Handsome DevilCultureCinemaMovie reviews
Handsome Devil is John Butler’s latest drama featuring marginal characters struggling to figure out and accept their identity. The movie is categorised as a comedy drama, but unfortunately it does not quite capture the lightheartedness of the 80s American high school classics. The film dives deep into adolescent clichés such as standing up to bullies, forbidden love, self-discovery and pools of conflicting emotions – without a girl in sight – but it makes the mistake of taking itself and its pubescent characters a little bit too seriously.
Tensions run high in a school full of testosterone and rough sports. The insult “gay” is bandied about like candy, and our narrator and main man Ned (Fionn O’Shea) is the first to stand accused. Ned is a fiercely independent teen who keeps to himself until he is forced to share a room with an athletic newcomer from another school, Conor (Nicholas Galitzine). Conor is the best rugby player the school has seen in a long time and he decides to befriend the loser – schoolwide drama ensues.

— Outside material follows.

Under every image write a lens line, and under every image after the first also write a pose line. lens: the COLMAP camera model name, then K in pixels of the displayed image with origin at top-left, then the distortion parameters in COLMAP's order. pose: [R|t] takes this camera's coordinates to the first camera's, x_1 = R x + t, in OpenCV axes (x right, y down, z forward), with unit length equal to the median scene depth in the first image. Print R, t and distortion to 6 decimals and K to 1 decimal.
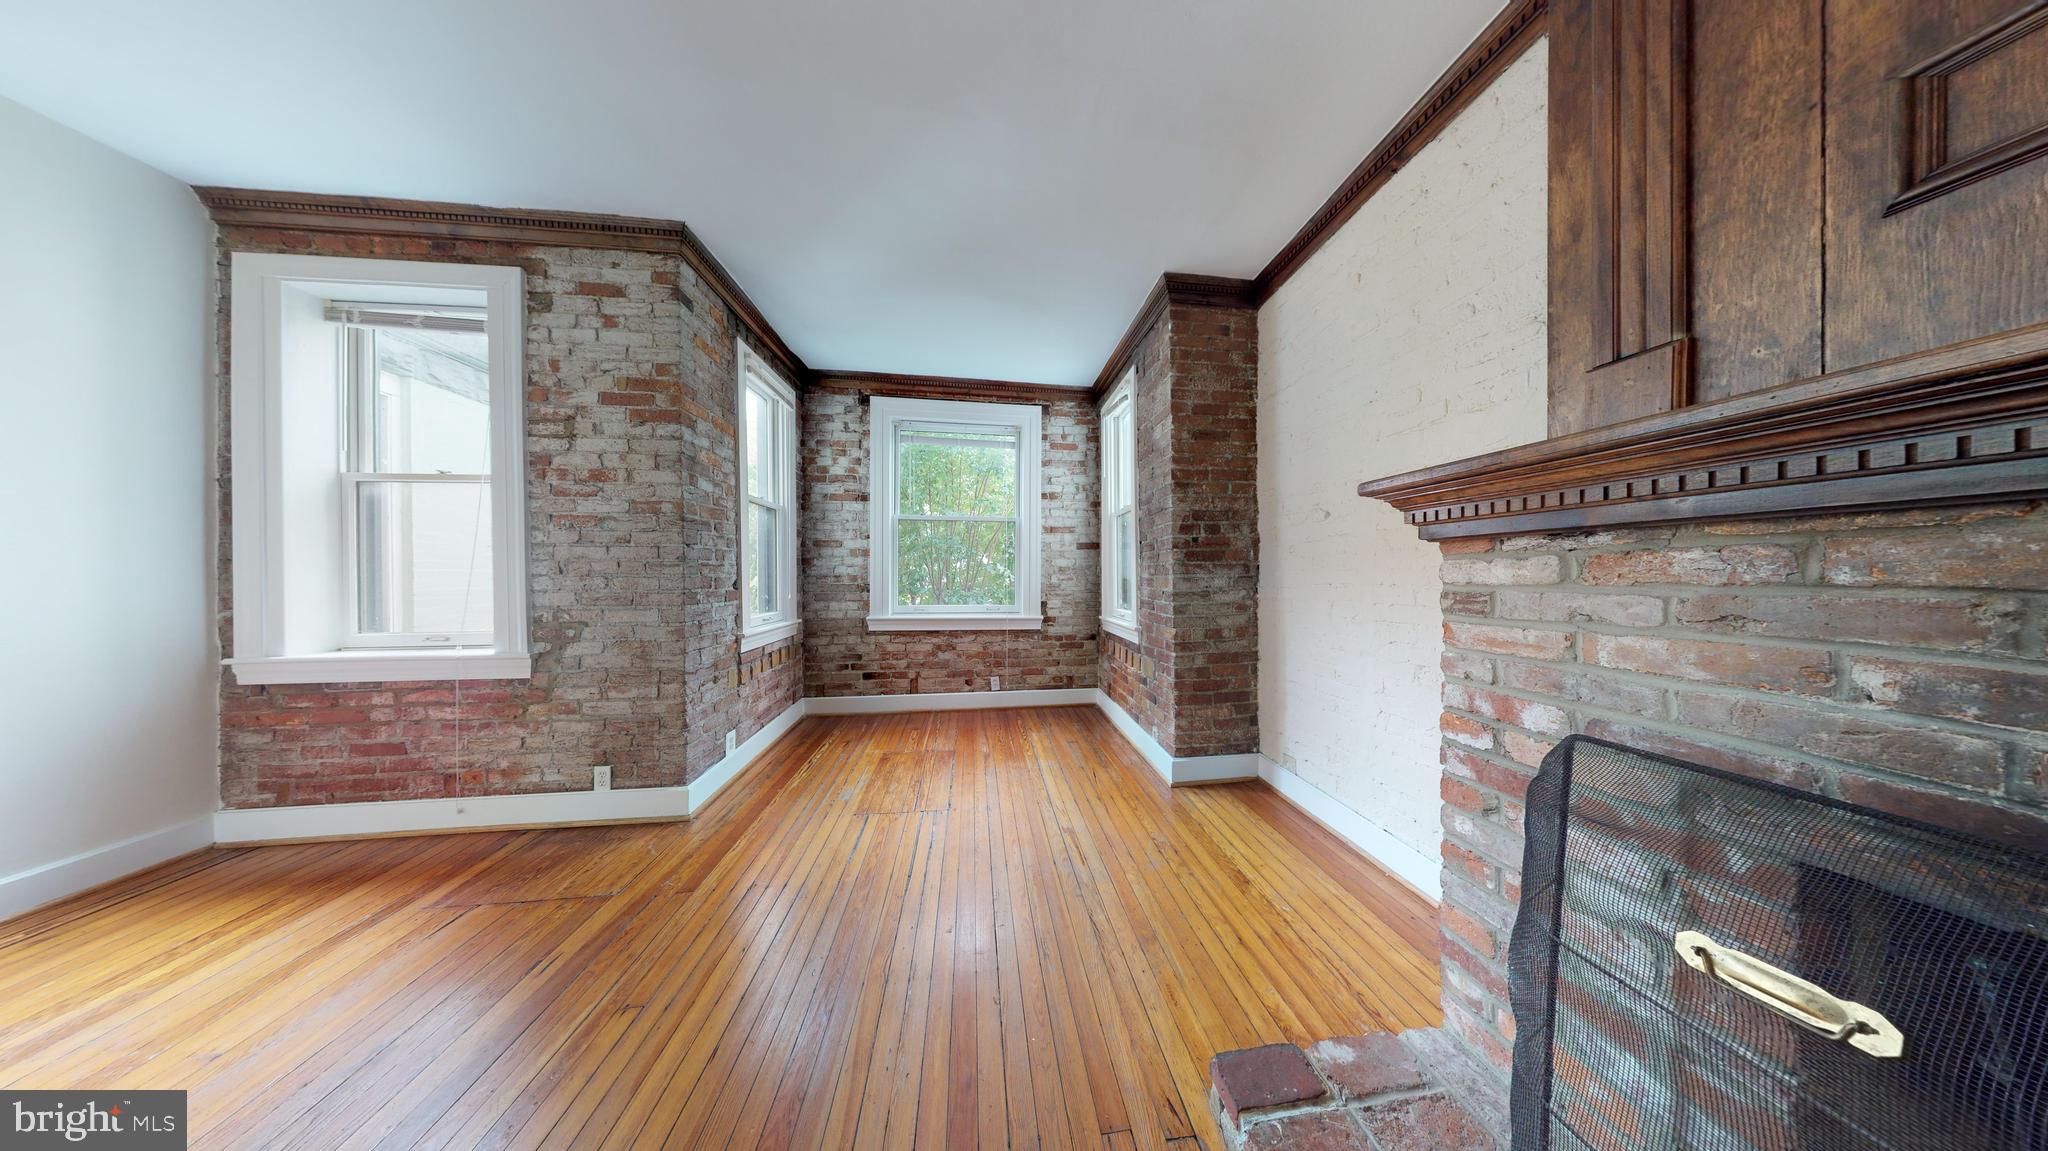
lens RADIAL K [[582.1, 0, 965.1], [0, 582.1, 582.3], [0, 0, 1]] dist [0.000054, 0.000001]
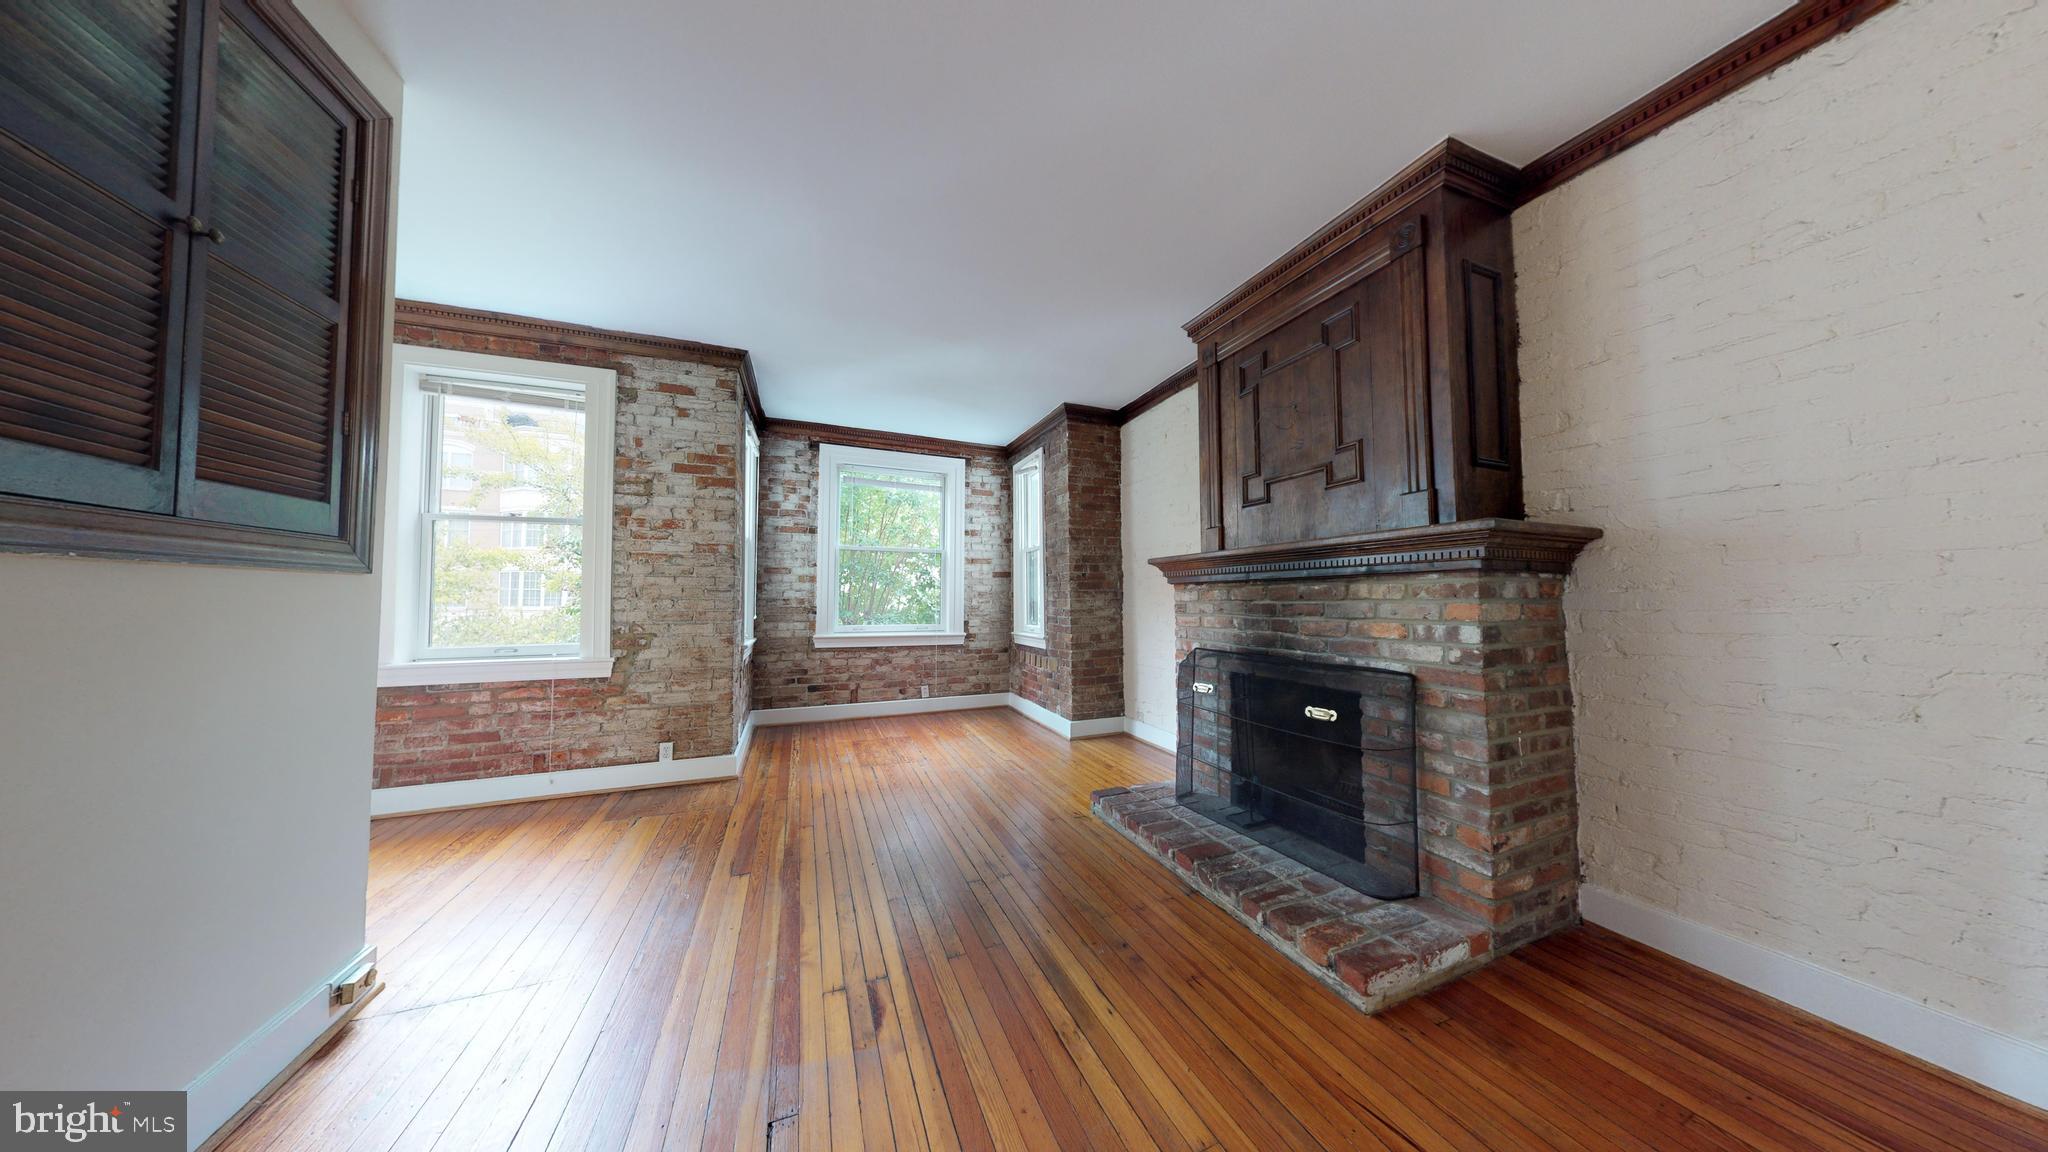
lens RADIAL K [[747.1, 0, 1024.0], [0, 747.1, 576.0], [0, 0, 1]] dist [-0.001004, -0.000081]
pose [[0.956992, 0.008772, 0.289981, -0.317502], [0.004023, 0.999045, -0.043499, 0.013641], [-0.290086, 0.042795, 0.956043, -0.813187]]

This coming-of-age picture makes a point to state the moral of the story near the end, in case the audience didn’t quite get it: be yourself. In spite of the cheesy narration, the classic quirky teacher (Andrew Scott) who mentors the two outcasts in his own deeply personal way, and the oftentimes rather facile dialogue, the film keeps up a steady pace and an irresistible cast will keep female bums in their seats.
Butler is very aware of deep-seated issues in conservative Ireland such as the potential of high schools to breed thugs through rugby warfare, and though his idea of an unlikely friendship between a loner and a jock is far from unique, he takes it that one heart-wrenching step further with titillating will-they-won’t-they scenes as well as introducing a scruffy antagonist in the form of the school’s jolly looking but decidedly brutish and emotional rugby coach (Moe Dunford), who is the antithesis, of course, of their Robin Williams-esque English teacher.
All in all, the story is easy and pleasant to follow, provides many a goosebump and clarifies some rules of rugby for the uninitiated. The camera and editing work are clear and evocative, such as the two unwilling roommates bonding for the first time through the cracks in the “Berlin wall” they built between them. There is a little bit too much happening in the form of inspirational montages, but they are at least set to a great soundtrack. Just remember, if you spend your whole life being someone else, who’s going to be you?
Handsome Devil is released nationwide on 28th April 2017.